Finiteness results for solutions in arithmetic progression

Decision algorithm for generalized Markoff equations

Computational analysis of specific cases over quadratic and arbitrary number fields

Abstract

We study the solutions of the Rosenberg--Markoff equation ax^2+by^2+cz^2 = dxyz (a generalization of the well--known Markoff equation). We specifically focus on looking for solutions in arithmetic progression that lie in the ring of integers of a number field.
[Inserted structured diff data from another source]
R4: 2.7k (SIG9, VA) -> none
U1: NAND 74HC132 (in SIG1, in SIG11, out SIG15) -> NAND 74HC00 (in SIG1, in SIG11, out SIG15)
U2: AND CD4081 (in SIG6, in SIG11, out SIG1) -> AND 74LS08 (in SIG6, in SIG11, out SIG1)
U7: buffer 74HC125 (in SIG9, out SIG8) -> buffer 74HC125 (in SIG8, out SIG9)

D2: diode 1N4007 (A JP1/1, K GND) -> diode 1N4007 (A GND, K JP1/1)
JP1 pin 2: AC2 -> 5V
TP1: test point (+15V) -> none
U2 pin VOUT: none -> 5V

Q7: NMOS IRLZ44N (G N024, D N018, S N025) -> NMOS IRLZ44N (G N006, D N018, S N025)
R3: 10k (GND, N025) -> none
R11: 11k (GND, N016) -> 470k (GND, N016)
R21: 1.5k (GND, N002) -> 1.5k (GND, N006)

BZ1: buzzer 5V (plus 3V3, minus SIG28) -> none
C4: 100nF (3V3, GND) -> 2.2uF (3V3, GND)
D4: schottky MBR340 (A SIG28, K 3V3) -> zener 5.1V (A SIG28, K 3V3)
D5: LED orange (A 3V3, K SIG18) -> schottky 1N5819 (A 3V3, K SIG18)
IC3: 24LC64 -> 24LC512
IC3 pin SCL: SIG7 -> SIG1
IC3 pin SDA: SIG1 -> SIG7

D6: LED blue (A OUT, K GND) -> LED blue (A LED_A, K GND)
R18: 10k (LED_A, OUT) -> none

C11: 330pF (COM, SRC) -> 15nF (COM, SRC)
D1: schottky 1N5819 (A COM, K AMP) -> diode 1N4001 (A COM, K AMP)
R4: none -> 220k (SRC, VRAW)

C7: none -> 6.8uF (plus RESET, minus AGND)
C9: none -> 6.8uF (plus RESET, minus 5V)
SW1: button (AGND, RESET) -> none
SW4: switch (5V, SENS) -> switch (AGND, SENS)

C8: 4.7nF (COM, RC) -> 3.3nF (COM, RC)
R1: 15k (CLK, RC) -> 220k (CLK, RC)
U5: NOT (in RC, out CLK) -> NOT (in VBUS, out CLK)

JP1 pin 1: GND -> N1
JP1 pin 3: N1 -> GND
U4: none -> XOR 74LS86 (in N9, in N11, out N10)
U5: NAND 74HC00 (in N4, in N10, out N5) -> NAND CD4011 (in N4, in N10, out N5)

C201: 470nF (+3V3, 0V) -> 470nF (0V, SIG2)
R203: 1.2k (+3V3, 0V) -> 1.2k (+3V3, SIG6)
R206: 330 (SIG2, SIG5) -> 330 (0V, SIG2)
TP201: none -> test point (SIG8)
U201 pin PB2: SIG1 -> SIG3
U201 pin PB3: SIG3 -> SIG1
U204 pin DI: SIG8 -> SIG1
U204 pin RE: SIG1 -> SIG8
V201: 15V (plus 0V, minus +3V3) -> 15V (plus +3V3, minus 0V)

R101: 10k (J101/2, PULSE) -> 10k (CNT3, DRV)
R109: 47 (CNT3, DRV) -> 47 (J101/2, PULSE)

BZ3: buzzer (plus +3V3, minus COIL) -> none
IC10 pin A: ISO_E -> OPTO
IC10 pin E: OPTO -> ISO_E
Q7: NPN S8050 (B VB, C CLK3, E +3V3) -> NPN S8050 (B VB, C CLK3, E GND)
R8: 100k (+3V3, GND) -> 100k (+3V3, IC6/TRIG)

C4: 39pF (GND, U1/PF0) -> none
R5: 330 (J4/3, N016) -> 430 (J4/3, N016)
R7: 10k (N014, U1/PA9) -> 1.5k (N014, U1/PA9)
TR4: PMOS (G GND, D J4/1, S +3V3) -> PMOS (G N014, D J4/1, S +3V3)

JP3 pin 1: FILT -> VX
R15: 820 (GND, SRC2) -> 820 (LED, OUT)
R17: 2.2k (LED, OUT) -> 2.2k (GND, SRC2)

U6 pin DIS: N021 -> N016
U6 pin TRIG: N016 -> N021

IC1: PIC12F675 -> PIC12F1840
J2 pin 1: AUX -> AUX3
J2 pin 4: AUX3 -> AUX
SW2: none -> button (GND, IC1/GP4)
With the help of previous work by Alvanos and Poulakis, we give a complete decision algorithm, which allows us to prove finiteness results concerning these particular solutions. Finally, some extensive computations are presented regarding two particular cases: the generalized Markoff equation x^2+y^2+z^2 = dxyz over quadratic fields and the classic Markoff equation x^2+y^2+z^2 = 3xyz over an arbitrary number field.